Para tus reformas e interiorismos, apuesta por una empresa con valores de sostenibilidad  

29 Mayo, 2016
Para tus reformas e interiorismos, apuesta por una empresa con valores de sostenibilidad  

Ya tengo ganas de que acaben con la obra de mi casa. Creo que para el mes que viene Construcciones Ardanaz, la empresa que contraté para la reforma de la casa que heredé de mi tía abuela, una bellísima y antiquísima casa señorial ubicada en el casco antiguo de Pamplona, no muy lejos de la fértil vega del río Arga, habrá finalizado con todo ello. Debo especificar que si me decanté por esta empresa, es porque no sólo goza de una muy buena reputación, sino que a la vez lleva ofreciendo sus servicios desde el año 1978. ¡Más años de los que tengo yo!
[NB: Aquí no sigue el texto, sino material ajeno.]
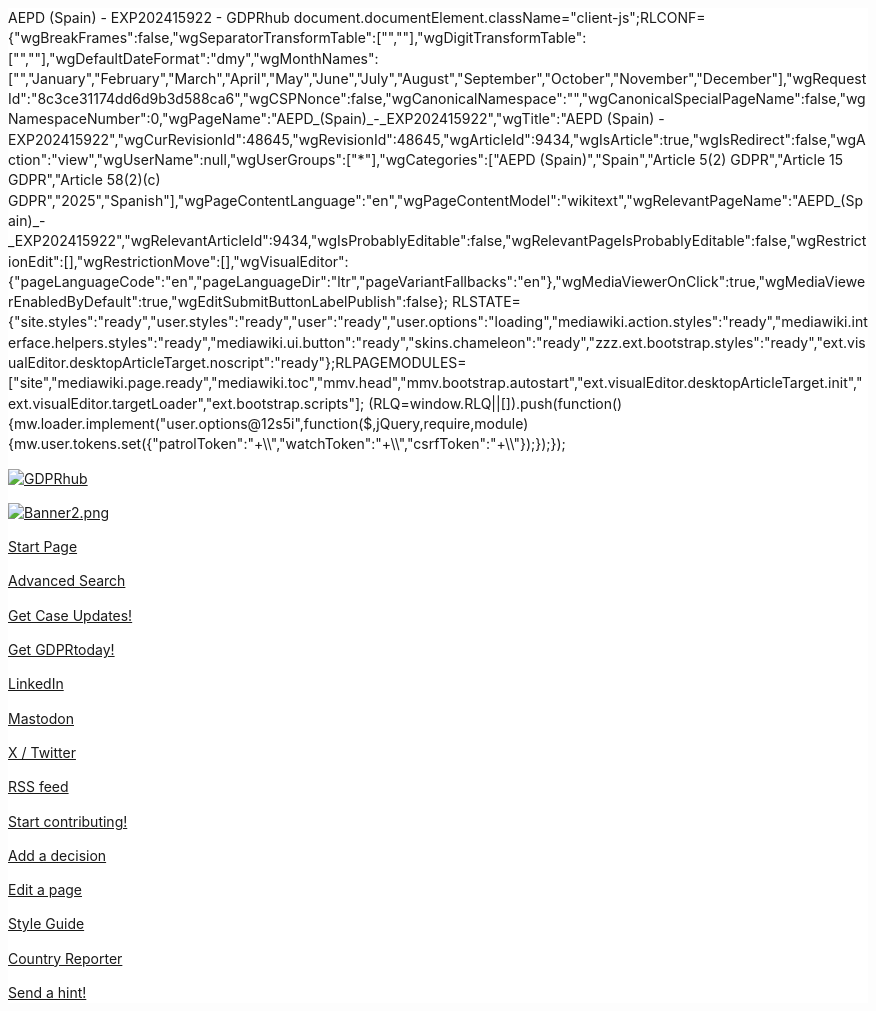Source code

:  AEPD (Spain) - EXP202415922 - GDPRhub document.documentElement.className="client-js";RLCONF={"wgBreakFrames":false,"wgSeparatorTransformTable":\["",""\],"wgDigitTransformTable":\["",""\],"wgDefaultDateFormat":"dmy","wgMonthNames":\["","January","February","March","April","May","June","July","August","September","October","November","December"\],"wgRequestId":"8c3ce31174dd6d9b3d588ca6","wgCSPNonce":false,"wgCanonicalNamespace":"","wgCanonicalSpecialPageName":false,"wgNamespaceNumber":0,"wgPageName":"AEPD\_(Spain)\_-\_EXP202415922","wgTitle":"AEPD (Spain) - EXP202415922","wgCurRevisionId":48645,"wgRevisionId":48645,"wgArticleId":9434,"wgIsArticle":true,"wgIsRedirect":false,"wgAction":"view","wgUserName":null,"wgUserGroups":\["\*"\],"wgCategories":\["AEPD (Spain)","Spain","Article 5(2) GDPR","Article 15 GDPR","Article 58(2)(c) GDPR","2025","Spanish"\],"wgPageContentLanguage":"en","wgPageContentModel":"wikitext","wgRelevantPageName":"AEPD\_(Spain)\_-\_EXP202415922","wgRelevantArticleId":9434,"wgIsProbablyEditable":false,"wgRelevantPageIsProbablyEditable":false,"wgRestrictionEdit":\[\],"wgRestrictionMove":\[\],"wgVisualEditor":{"pageLanguageCode":"en","pageLanguageDir":"ltr","pageVariantFallbacks":"en"},"wgMediaViewerOnClick":true,"wgMediaViewerEnabledByDefault":true,"wgEditSubmitButtonLabelPublish":false}; RLSTATE={"site.styles":"ready","user.styles":"ready","user":"ready","user.options":"loading","mediawiki.action.styles":"ready","mediawiki.interface.helpers.styles":"ready","mediawiki.ui.button":"ready","skins.chameleon":"ready","zzz.ext.bootstrap.styles":"ready","ext.visualEditor.desktopArticleTarget.noscript":"ready"};RLPAGEMODULES=\["site","mediawiki.page.ready","mediawiki.toc","mmv.head","mmv.bootstrap.autostart","ext.visualEditor.desktopArticleTarget.init","ext.visualEditor.targetLoader","ext.bootstrap.scripts"\]; (RLQ=window.RLQ||\[\]).push(function(){mw.loader.implement("user.options@12s5i",function($,jQuery,require,module){mw.user.tokens.set({"patrolToken":"+\\\\","watchToken":"+\\\\","csrfToken":"+\\\\"});});});                    

[![GDPRhub](/images/gdprhub_v5_150.png)](/index.php?title=Welcome_to_GDPRhub "Visit the main page")

[![Banner2.png](/images/5/57/Banner2.png)](https://gdprhub.eu/index.php?title=GDPRtoday)

[Start Page](/index.php?title=Welcome_to_GDPRhub)

[Advanced Search](/index.php?title=Advanced_Search)

[Get Case Updates!](#)

[Get GDPRtoday!](/index.php?title=GDPRtoday)

[LinkedIn](https://www.linkedin.com/showcase/gdprhub)

[Mastodon](https://mastodon.social/@GDPRhub)

[X / Twitter](https://www.twitter.com/GDPRhub)

[RSS feed](https://gdprhub.eu/index.php?title=Special:NewPages&feed=atom&hideredirs=1&limit=10&render=1)

[Start contributing!](#)

[Add a decision](/index.php?title=How_to_add_a_new_decision)

[Edit a page](/index.php?title=How_to_edit_a_page_on_GDPRhub)

[Style Guide](/index.php?title=GDPRhub_style_guide)

[Country Reporter](https://gdprmgmt.noyb.eu/become_country_reporter)

[Send a hint!](mailto:GDPRhub@noyb.eu?subject=GDPRhub%20-%20hint&body=Thank%20you%20for%20sending%20us%20a%20hint!%0A%0AIf%20you%20want%20to%20send%20us%20details%20about%20a%20case%20that%20is%20not%20on%20GDPRhub%20yet%2C%20please%20fill%20out%20the%20form%20below!%0AIf%20you%20want%20to%20send%20us%20any%20other%20information%2C%20just%20delete%20this%20text.%0A%0A%3D%3D%3D%20General%20Details%20%3D%3D%3D%0A%0ALink%20to%20the%20decision%20\(attach%20document%20if%20not%20public\)%3A%0ADPA%2FCourt%3A%0ACountry%3A%0ADate%3A%0A%0A%3D%3D%3D%20Factual%20Summary%20in%20English%20%3D%3D%3D%0A%0A-%3E%20What%20happened%20in%20this%20case%3F%0A%0A%3D%3D%3D%20Summary%20of%20the%20Dispute%20in%20English%20%3D%3D%3D%0A%0A-%3E%20What%20was%20the%20core%20dispute%20about%3F%0A%0A%3D%3D%3D%20Summary%20of%20the%20Holding%20in%20English%20%3D%3D%3D%0A%0A-%3E%20What%20is%20the%20core%20take%20away%20from%20the%20decision%3F%0A%0A%0AThank%20you%20for%20your%20support!%0Anoyb.eu%20team)

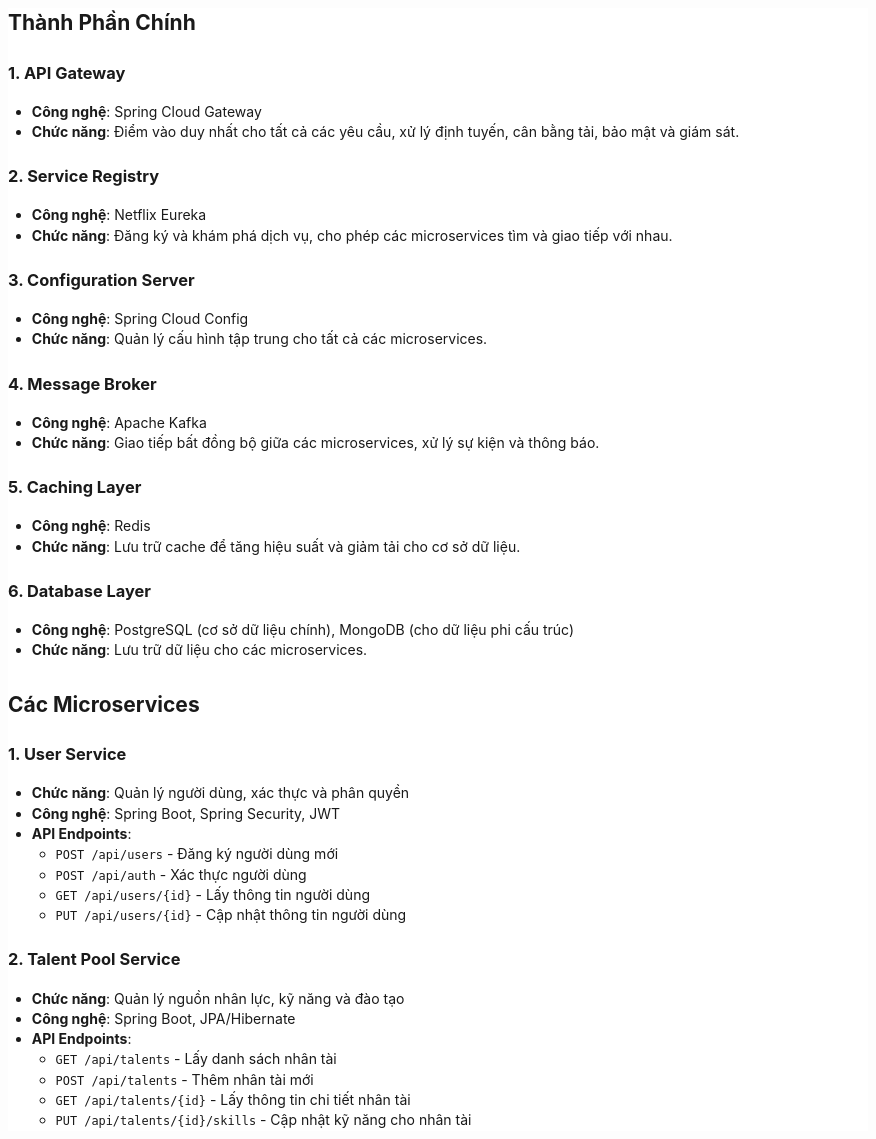 
## Thành Phần Chính

### 1. API Gateway
- **Công nghệ**: Spring Cloud Gateway
- **Chức năng**: Điểm vào duy nhất cho tất cả các yêu cầu, xử lý định tuyến, cân bằng tải, bảo mật và giám sát.

### 2. Service Registry
- **Công nghệ**: Netflix Eureka
- **Chức năng**: Đăng ký và khám phá dịch vụ, cho phép các microservices tìm và giao tiếp với nhau.

### 3. Configuration Server
- **Công nghệ**: Spring Cloud Config
- **Chức năng**: Quản lý cấu hình tập trung cho tất cả các microservices.

### 4. Message Broker
- **Công nghệ**: Apache Kafka
- **Chức năng**: Giao tiếp bất đồng bộ giữa các microservices, xử lý sự kiện và thông báo.

### 5. Caching Layer
- **Công nghệ**: Redis
- **Chức năng**: Lưu trữ cache để tăng hiệu suất và giảm tải cho cơ sở dữ liệu.

### 6. Database Layer
- **Công nghệ**: PostgreSQL (cơ sở dữ liệu chính), MongoDB (cho dữ liệu phi cấu trúc)
- **Chức năng**: Lưu trữ dữ liệu cho các microservices.

## Các Microservices

### 1. User Service
- **Chức năng**: Quản lý người dùng, xác thực và phân quyền
- **Công nghệ**: Spring Boot, Spring Security, JWT
- **API Endpoints**:
  - `POST /api/users` - Đăng ký người dùng mới
  - `POST /api/auth` - Xác thực người dùng
  - `GET /api/users/{id}` - Lấy thông tin người dùng
  - `PUT /api/users/{id}` - Cập nhật thông tin người dùng

### 2. Talent Pool Service
- **Chức năng**: Quản lý nguồn nhân lực, kỹ năng và đào tạo
- **Công nghệ**: Spring Boot, JPA/Hibernate
- **API Endpoints**:
  - `GET /api/talents` - Lấy danh sách nhân tài
  - `POST /api/talents` - Thêm nhân tài mới
  - `GET /api/talents/{id}` - Lấy thông tin chi tiết nhân tài
  - `PUT /api/talents/{id}/skills` - Cập nhật kỹ năng cho nhân tài
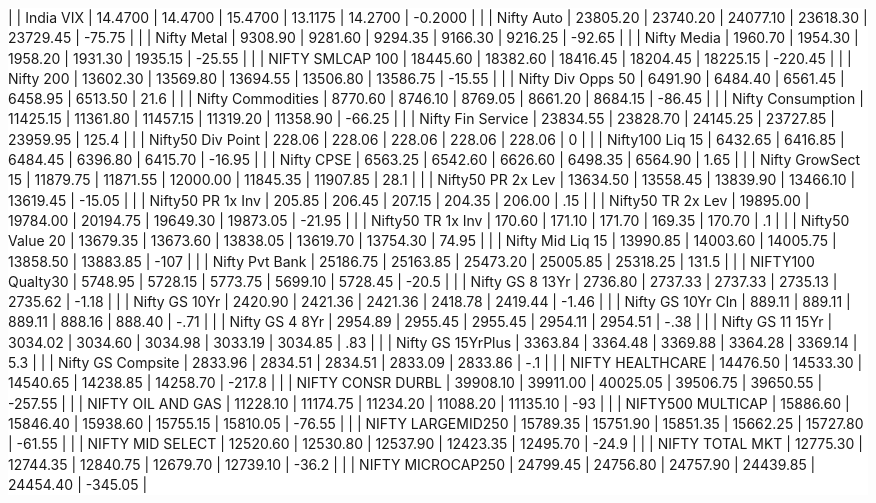 |  | India VIX | 14.4700 | 14.4700 | 15.4700 | 13.1175 | 14.2700 | -0.2000 |
|  | Nifty Auto | 23805.20 | 23740.20 | 24077.10 | 23618.30 | 23729.45 | -75.75 |
|  | Nifty Metal | 9308.90 | 9281.60 | 9294.35 | 9166.30 | 9216.25 | -92.65 |
|  | Nifty Media | 1960.70 | 1954.30 | 1958.20 | 1931.30 | 1935.15 | -25.55 |
|  | NIFTY SMLCAP 100 | 18445.60 | 18382.60 | 18416.45 | 18204.45 | 18225.15 | -220.45 |
|  | Nifty 200 | 13602.30 | 13569.80 | 13694.55 | 13506.80 | 13586.75 | -15.55 |
|  | Nifty Div Opps 50 | 6491.90 | 6484.40 | 6561.45 | 6458.95 | 6513.50 | 21.6 |
|  | Nifty Commodities | 8770.60 | 8746.10 | 8769.05 | 8661.20 | 8684.15 | -86.45 |
|  | Nifty Consumption | 11425.15 | 11361.80 | 11457.15 | 11319.20 | 11358.90 | -66.25 |
|  | Nifty Fin Service | 23834.55 | 23828.70 | 24145.25 | 23727.85 | 23959.95 | 125.4 |
|  | Nifty50 Div Point | 228.06 | 228.06 | 228.06 | 228.06 | 228.06 | 0 |
|  | Nifty100 Liq 15 | 6432.65 | 6416.85 | 6484.45 | 6396.80 | 6415.70 | -16.95 |
|  | Nifty CPSE | 6563.25 | 6542.60 | 6626.60 | 6498.35 | 6564.90 | 1.65 |
|  | Nifty GrowSect 15 | 11879.75 | 11871.55 | 12000.00 | 11845.35 | 11907.85 | 28.1 |
|  | Nifty50 PR 2x Lev | 13634.50 | 13558.45 | 13839.90 | 13466.10 | 13619.45 | -15.05 |
|  | Nifty50 PR 1x Inv | 205.85 | 206.45 | 207.15 | 204.35 | 206.00 | .15 |
|  | Nifty50 TR 2x Lev | 19895.00 | 19784.00 | 20194.75 | 19649.30 | 19873.05 | -21.95 |
|  | Nifty50 TR 1x Inv | 170.60 | 171.10 | 171.70 | 169.35 | 170.70 | .1 |
|  | Nifty50 Value 20 | 13679.35 | 13673.60 | 13838.05 | 13619.70 | 13754.30 | 74.95 |
|  | Nifty Mid Liq 15 | 13990.85 | 14003.60 | 14005.75 | 13858.50 | 13883.85 | -107 |
|  | Nifty Pvt Bank | 25186.75 | 25163.85 | 25473.20 | 25005.85 | 25318.25 | 131.5 |
|  | NIFTY100 Qualty30 | 5748.95 | 5728.15 | 5773.75 | 5699.10 | 5728.45 | -20.5 |
|  | Nifty GS 8 13Yr | 2736.80 | 2737.33 | 2737.33 | 2735.13 | 2735.62 | -1.18 |
|  | Nifty GS 10Yr | 2420.90 | 2421.36 | 2421.36 | 2418.78 | 2419.44 | -1.46 |
|  | Nifty GS 10Yr Cln | 889.11 | 889.11 | 889.11 | 888.16 | 888.40 | -.71 |
|  | Nifty GS 4 8Yr | 2954.89 | 2955.45 | 2955.45 | 2954.11 | 2954.51 | -.38 |
|  | Nifty GS 11 15Yr | 3034.02 | 3034.60 | 3034.98 | 3033.19 | 3034.85 | .83 |
|  | Nifty GS 15YrPlus | 3363.84 | 3364.48 | 3369.88 | 3364.28 | 3369.14 | 5.3 |
|  | Nifty GS Compsite | 2833.96 | 2834.51 | 2834.51 | 2833.09 | 2833.86 | -.1 |
|  | NIFTY HEALTHCARE | 14476.50 | 14533.30 | 14540.65 | 14238.85 | 14258.70 | -217.8 |
|  | NIFTY CONSR DURBL | 39908.10 | 39911.00 | 40025.05 | 39506.75 | 39650.55 | -257.55 |
|  | NIFTY OIL AND GAS | 11228.10 | 11174.75 | 11234.20 | 11088.20 | 11135.10 | -93 |
|  | NIFTY500 MULTICAP | 15886.60 | 15846.40 | 15938.60 | 15755.15 | 15810.05 | -76.55 |
|  | NIFTY LARGEMID250 | 15789.35 | 15751.90 | 15851.35 | 15662.25 | 15727.80 | -61.55 |
|  | NIFTY MID SELECT | 12520.60 | 12530.80 | 12537.90 | 12423.35 | 12495.70 | -24.9 |
|  | NIFTY TOTAL MKT | 12775.30 | 12744.35 | 12840.75 | 12679.70 | 12739.10 | -36.2 |
|  | NIFTY MICROCAP250 | 24799.45 | 24756.80 | 24757.90 | 24439.85 | 24454.40 | -345.05 |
Que una empresa sea longeva de esa manera, creo que debe ser en gran parte por la excelencia de los servicios que presta. En fin…

Pero a mí, lo que de verdad acabó por convencerme fue que sus valores eran altamente de sostenibilidad. Pues, esta empresa se dedica a la construcción sostenible, eficiente y totalmente innovadora. Que se tomen en cuenta y apliquen estos principios ecologistas, es para mí fundamental. Os explico. Yo quería guardar la estructura antigua de mi casa pero ofreciéndole todo el confort moderno. Había oído hablar de las casas pasivas y me gustaba el concepto. Con ello, los técnicos de dicha empresa estaban certificados como “técnicos ejecutores de obras Passivhaus” (Tradesperson). ¡Me habían ganado!

¿Qué son las casas pasivas?

En el sentido más estricto de la palabra, las casas pasivas son edificios cuyo consumo de energía no sobrepasa los 15 KW/m2 al año. Para quienes no lo entiendan, digamos que se trata de viviendas que no necesitan calefacción tradicional ya que disponen del bajo consumo. Estas casas utilizan en efecto los recursos de la arquitectura bioclimática combinándola con una eficiencia energética extraordinaria. Son casas, por así decir, herméticas. De hecho, en estas viviendas si hay ventanas es para que entre la luz y no para que se escape el calor. El aislamiento juega un papel central, puesto que en estas viviendas es total. Ya os estoy imaginando preguntándoos de qué manera entonces se renueva el aire. ¿Verdad? Pues, esta renovación se realiza sencillamente gracias a un sistema de ventilación con un intercambiador de calor, lo cual permite que se renueve el aire naturalmente evitando de esa manera que se escape el calor con él. ¡Ingenioso! ¿No?

Dicho esto, hay que saber que este sistema se inventó en Alemania, un país frío por excelencia (porque por muy avanzado que esté el país, de lo que siempre carecerá es de sol). Son por esa razón, construcciones que buscan aprovecharse un máximo de la luz y del calor del sol, así como de los cuerpos de las personas que las habitan. No necesitan otro tipo de producción de calefacción. Consumen además siete veces menos energía que las casas tradicionales. ¡Es decir! Entonces, opté por transformar mi casa consistorial en una casa pasiva contratando para ello a los expertos de la empresa Construcciones Ardanaz. Falta verdaderamente muy poquito para apreciar el resultado final, pero con lo que veo ya ¡me quedo pasmado! ¡Qué guay tener una casa cuyo exterior sea tan antiguo e interior tan moderno!

Me trasladaré supongo que para este verano y podré callejear sin rumbo por el casco antiguo de Pamplona que conserva un conjunto monumental digno de ser visto y presidido por sus iglesias y murallas medievales. Es una ciudad que a mí me encanta en la que conviven tradición y modernidad (¡al igual que mi casa!). Os invito a visitarla. Fue fundada por el general romano Pompeyo en el 75 a. de C., ¡con ello lo digo todo y no digo nada! Sin embargo, la importancia de la ciudad aumentó durante el siglo X con el reino de Pamplona. Y para finalizar con este post, subrayar que fue bajo el reinado de Sancho III el Mayor (s. XI), que se organizó el itinerario actual del Camino de Santiago por nuestras tierras. Lo que, indudablemente ha marcado a la vez la fisonomía urbana como el devenir histórico de la ciudad. Bueno, ya dejo de marearos (¡es que soy historiador!), pero de verdad si queréis obrar en vuestras casas, ¡pensad en contratar empresas cuyos valores sean los de la sostenibilidad!